In the past six months alone, I have been followed around a liquor store by a man who, at the door, asked ‘You gonna party tonight?’ as I walked in, then proceeded to lurk and stare while I shopped, and made such disgusting advances while I was paying that the male clerk looked at me sympathetically (but said nothing). Later that same day, two other young men walked behind me in Walmart, talking loudly to each other about my ass and what they would like to do to it and how they were going to take a picture of it to show their friends. I didn’t turn around. The next week, two men cornered me in a store, and their flirting quickly became insistent propositioning while they moved in closer. I told them I was married and I had to go because my kid was waiting in the car. They said my husband and son could watch. Each time, I left the stores shaken, wondering how it might have ended differently if I wasn’t in a public place.

In the course of our forays into non-monogamy, I’ve actually been assaulted three times: on two occasions, men I had never spoken to or made eye contact with put fingers in me at a sex club and in a hot tub; and, a third time, someone (I assume it was a man, but I never saw the person), inserted a finger in my ass in a foam party. Becuase I was naked and in a place where sex was allowed, many would say I invited that behaviour. I did not.

As I wrote the previous paragraph, I took out the word ‘assaulted,’ then went back and replaced it. I hesitate to group myself with women who have been truly assaulted. I feel like I have no right to use their word. I’m ok. I walked away. It’s exactly that kind of minimizing, though, that has allowed incidents like the one Blasey Ford described to go unreported and unpunished. I was able to brush off the fact that those men thought they had the right to put their fingers inside my body. But my resilience does not change their actions. What they did was wrong, even illegal, and my pounding heart as I watched it happen to that young woman in the documentary tells the true story of the impact on my psyche.

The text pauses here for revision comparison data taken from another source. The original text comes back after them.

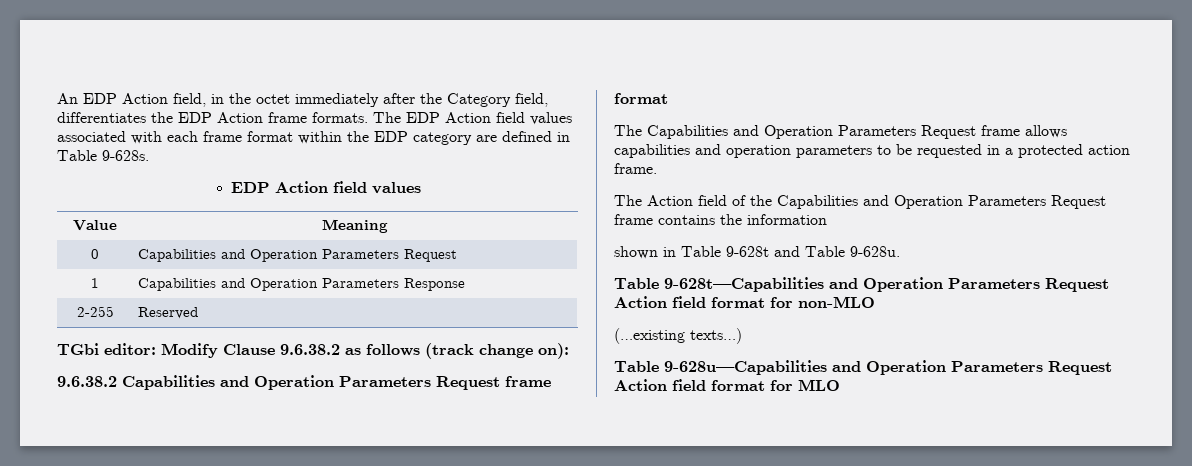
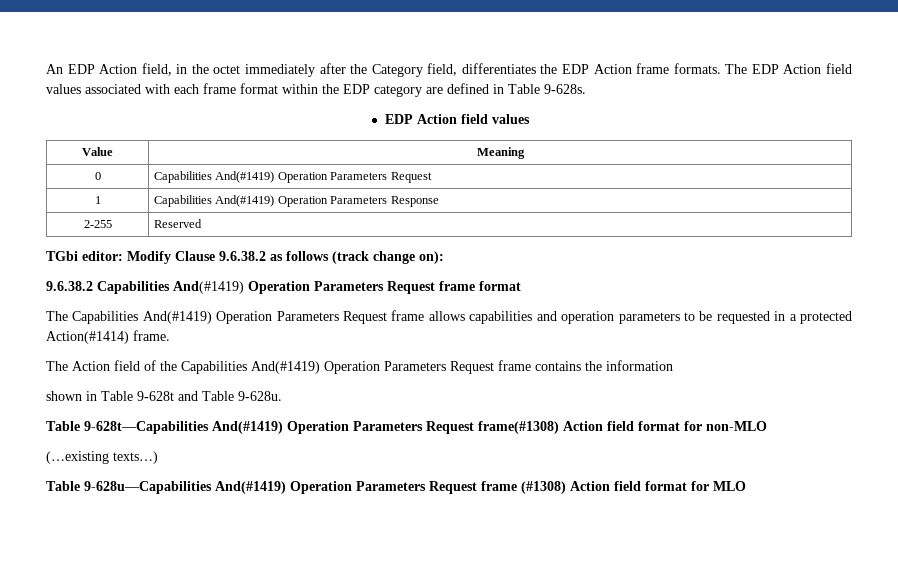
[221,249,246,259] and -> [215,171,275,183] And(#1419)
[221,278,246,288] and -> [215,195,275,207] And(#1419)
[220,376,249,387] and -> [173,281,244,294] And(#1419)
[733,125,759,136] and -> [142,311,212,324] And(#1419)
[1088,145,1130,155] action -> [46,331,129,344] Action(#1414)
[863,195,889,206] and -> [251,361,320,374] And(#1419)
[829,277,1109,292] and Operation Parameters Request -> [212,421,559,434] And(#1419) Operation Parameters Request frame(#1308)
[832,360,1112,375] and Operation Parameters Request -> [215,481,566,494] And(#1419) Operation Parameters Request frame (#1308)

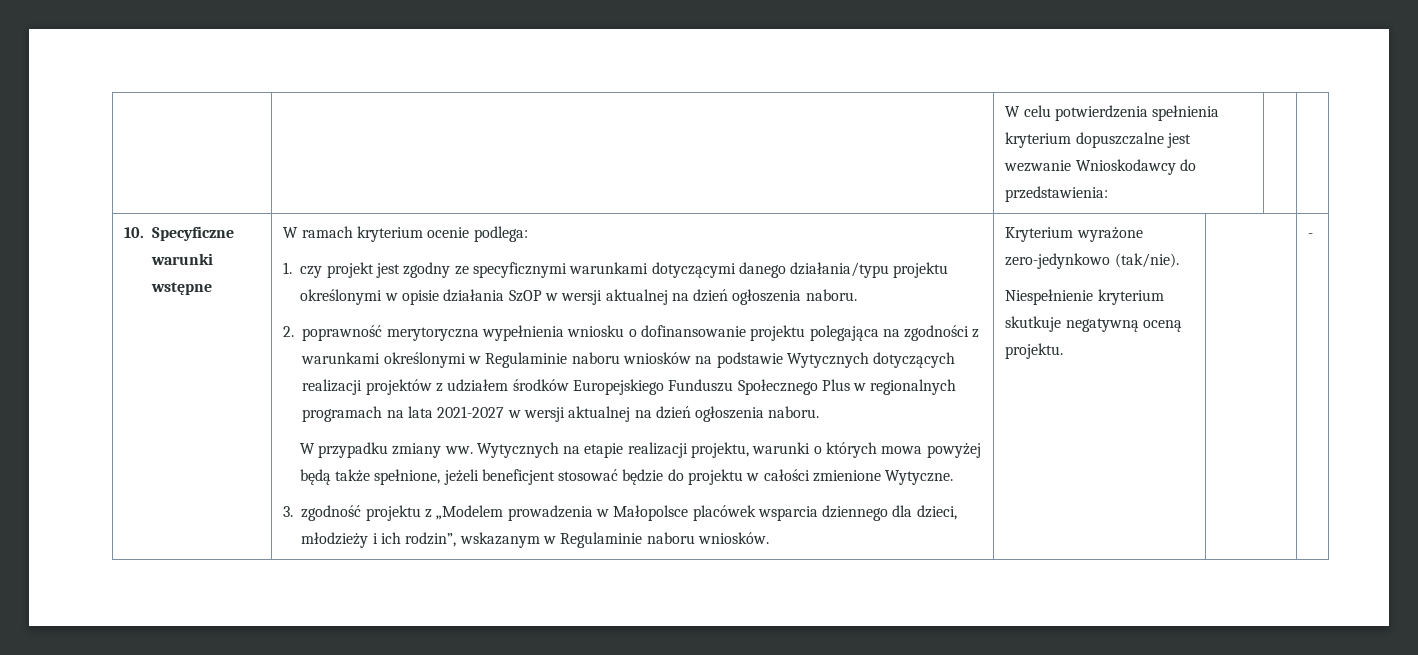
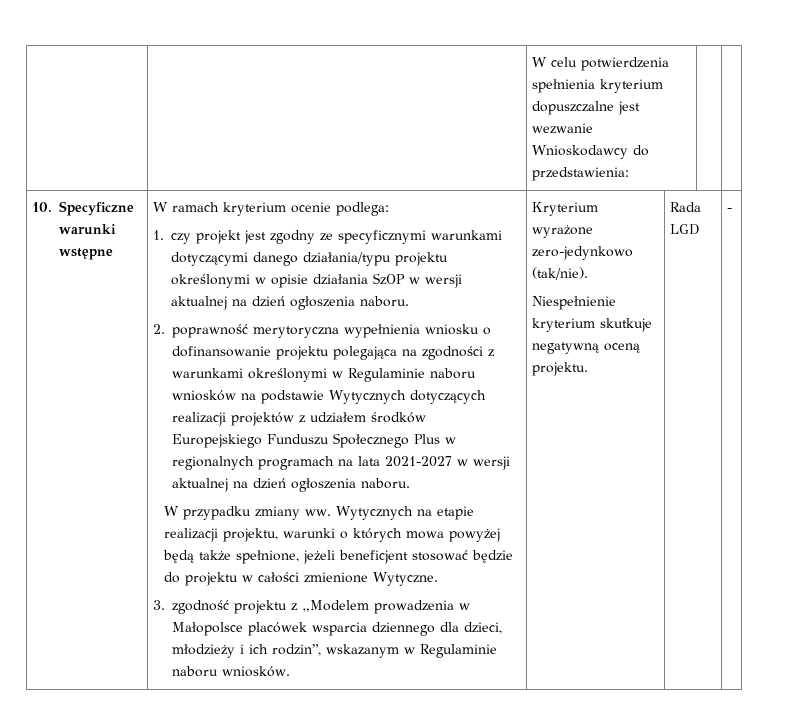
(1064, 351) none -> [670,202,702,212] [670,224,701,235] Rada LGD

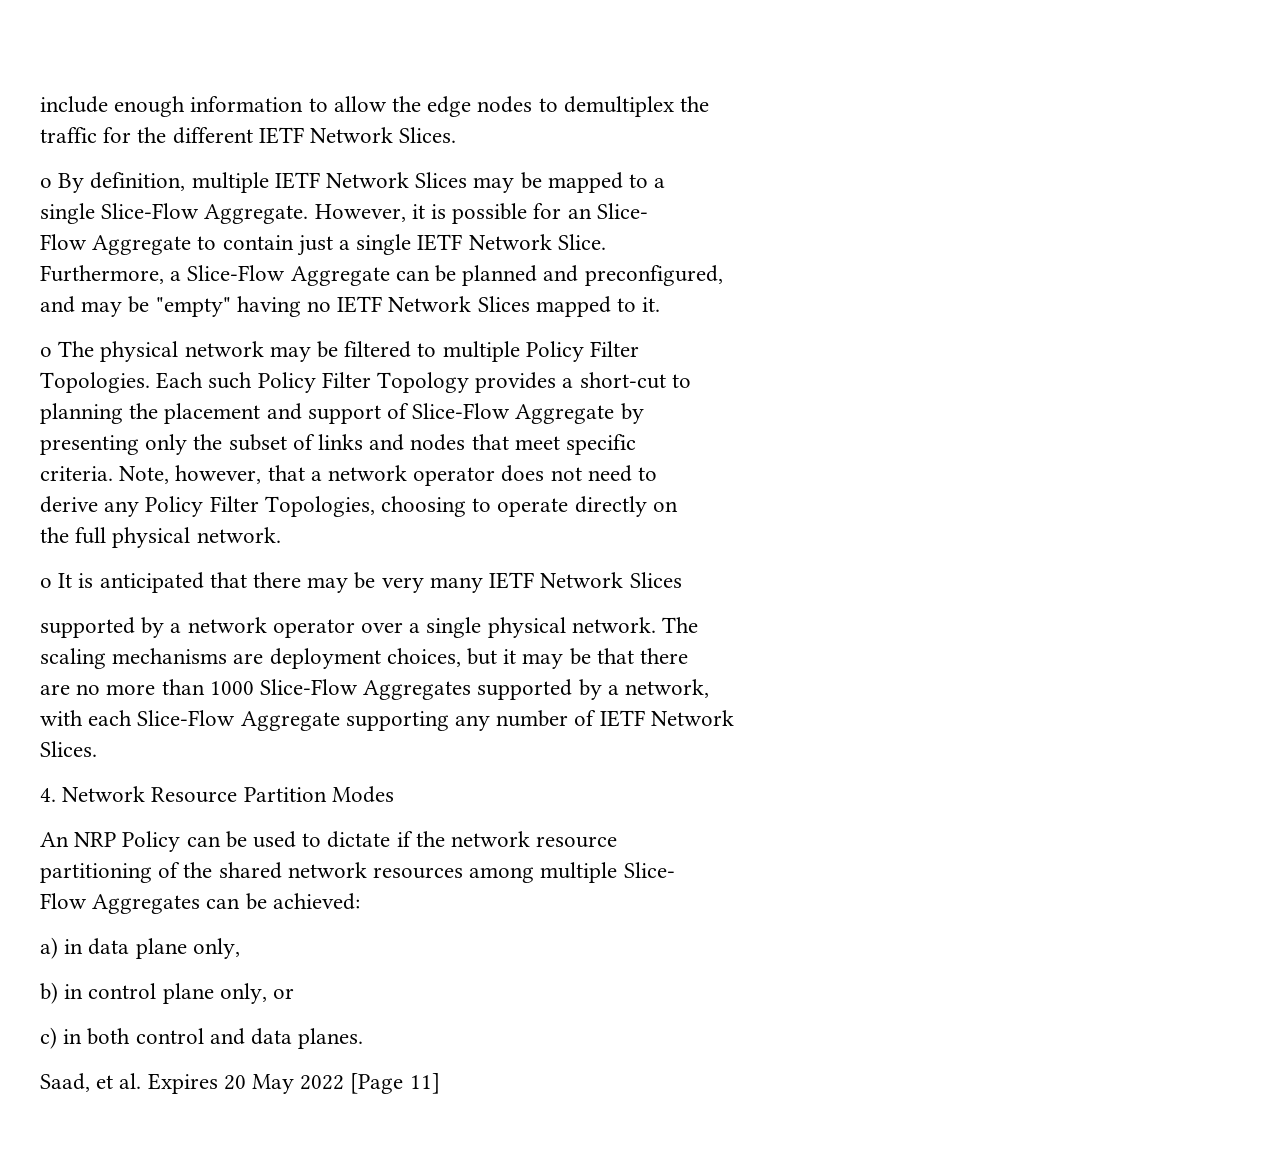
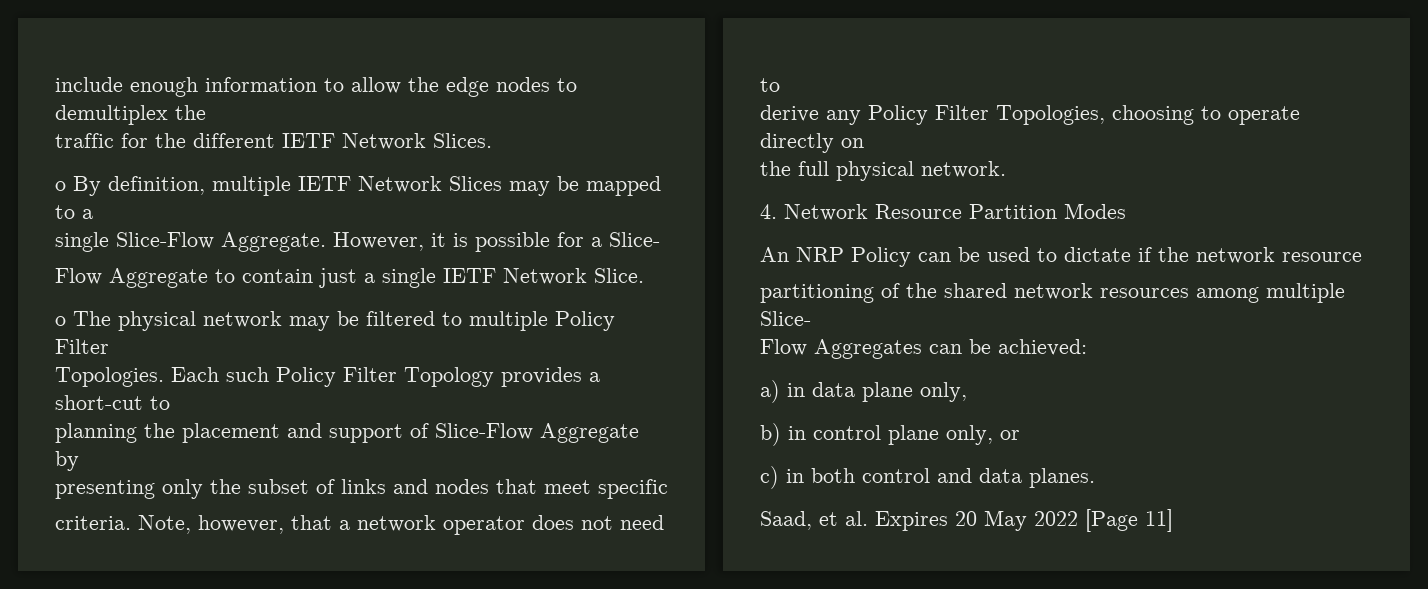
[567,208,592,219] an -> [591,237,602,247] a
[40,265,723,286] [40,296,661,317] // Furthermore, a Slice-Flow Aggregate can be planned and preconfigured, // and may be "empty" having no IETF Network Slices mapped to it. -> (644, 275) none
[40,572,682,593] [40,617,699,638] [40,648,689,669] [40,679,710,700] [40,710,734,731] [40,741,97,757] // o It is anticipated that there may be very many IETF Network Slices // supported by a network operator over a single physical network. The // scaling mechanisms are deployment choices, but it may be that there // are no more than 1000 Slice-Flow Aggregates supported by a network, // with each Slice-Flow Aggregate supporting any number of IETF Network // Slices. -> (1006, 169) none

I walk through life believing that I have never been the victim of sexual violence, that I have had only positive sexual experiences. And that is largely true. I love sex. I don’t have any hang-ups about it. I also love men. Most of them are respectful and kind, both in the lifestyle and in life in general. But when I see what assault and harrassment does to the victims, when I feel their fear in my stomach like it was my own, I wonder if any of us women have gone completely unscathed. Maybe every woman’s story is one of harrassment and assault. Maybe none of us are immune.

2 Comments

  1. Thanks for having the courage to speak up here. I expect men in the world to be disgusting rapey animals, but it really disappoints and angers me that you’ve been assaulted in “sex-positive” spaces. The only way swinging really works is if consent is explicit, enthusiastically sought and affirmed. We (my wife and I) are recent fans of yours and have nothing but positive things to say about your writings. We’re sorry that you’ve experienced any of these things, in vanilla world or swingland, but this is a good reminder that we need to be vigilant even in our explicitly sexual spaces. Thanks again for speaking out.

    1. Him and Her says:

      Thanks so much! I prefer to believe that most men, like most people, are actually good at their core. I would guess most of the guys I spoke about here aren’t even bad guys. But that’s part of the message. It doesn’t take extremes of sexual violence to create discomfort and fear for women. It’s all the ‘little’ things that men think are cute or funny or harmless that add up. And men don’t always get it, because they don’t experience it. My husband has been with me in all our lifestyle experiences and never once had a finger up his ass. Anyway, I hope the good guys who read this can become sensitized to these types of behaviors and aware of how they affect us women. Thanks for reading!